Generalmente si configura come edilizia libera, alcuni comuni al massimo richiedono una CILA. Non conosco il Suo caso specifico, ma attenzione però a quanto prescritto del D.Lgs 81/08 Art. 107 inerente i lavori in quota, in quanto rimuovendo il parapetto si espone il lavoratore al rischio di cadute dall'alto. Quanto meno deve essere ancorato con i DPI a dei punti stutturali, e deve essere indicato nel loro POS.

Saluti

Marco
Marco lunedì 05 settembre 2016 alle ore 13:38

Posso recedere da un contratto di affitto 4+4 senza dare il preavviso dei 6 mesi se la mia portafinestra non ha parapetto e cade nel vuoto?

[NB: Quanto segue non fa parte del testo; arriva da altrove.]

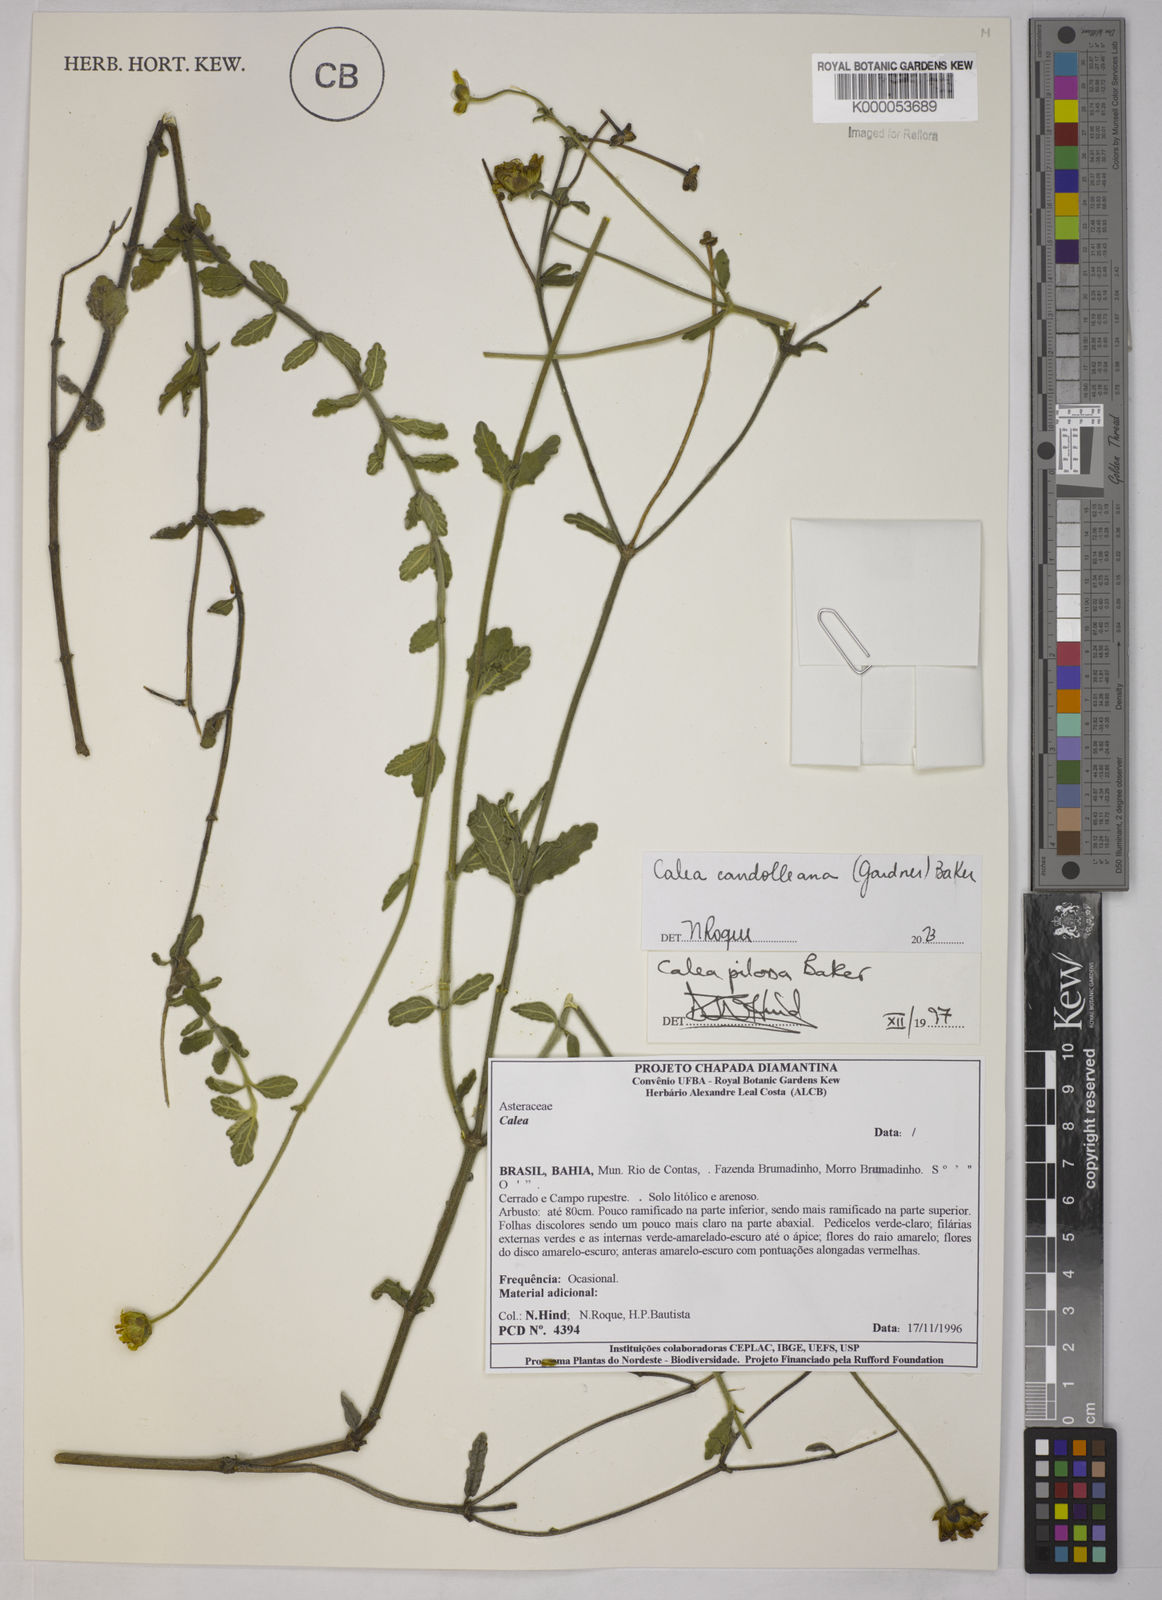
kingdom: Plantae
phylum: Tracheophyta
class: Magnoliopsida
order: Asterales
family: Asteraceae
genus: Calea
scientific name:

Sono al primo piano,
Grazie

Maria Se Eri Al Terzo Era Anch
Maria Se Eri Al Terzo Era Anch lunedì 05 dicembre 2016 alle ore 21:30

se eri al terzo era anche peggio!

Danilo
Danilo domenica 22 gennaio 2017 alle ore 14:00

Io abito al 3° piano e il corrimano della ringhiera è ad una distanza di 89 cm dal pavimento, soffrendo di vertigini mi è impossibile accedere al balcone, vorrei portare l'altezza a 110 cm, ma considerando che è in facciata fronte strada il condominio o il comune possono farmi storie?? E se eseguo ugualmente il lavoro possono ordinarmi il ripristino dello stato precedente??

Renzo
Renzo sabato 11 febbraio 2017 alle ore 20:57

salve, abito ad un 3° piano e come il post precedente anche io ho l'altezza dei balconi e anche quelle delle finestre a 89 cm dal pavimento,sono un inquilino in affitto e non proprietario ad ogni modo a chi posso appellarmi per questa incongruenza di misure dalla norma oserei letale,al comune o all amministratore condominiale.

GianCarlo Mellini
GianCarlo Mellini domenica 12 febbraio 2017 alle ore 10:41

non ho trovato risposta se.....per adeguare l'altezza dei parapetti alle nuove norme, è indispensabile avere l'autorizzazione del Comune.Grazie,GianCarklo Mellini

Avv. Alessandro Gallucci
Avv. Alessandro Gallucci lunedì 13 febbraio 2017 alle ore 18:59

@Danilo, Renzo e GianCarlo: l'autorizzazione comunale serve sicuramente, quanto meno nella forma della comunicazione di inizio lavori, o in quella specificamente richiesta con riferimento agli interventi complessivi da attuare. Un tecnico di vostra fiducia potrà esservi d'aiuto.
Quanto all'altezza "non a norma": non si può fare nulla verso il proprietario se si tratta di edifici ante '89.
Quanto alla messa a norma, Daniele, è difficile dire in astratto se il condominio possa ottenere il ripristino dello stato dei luoghi.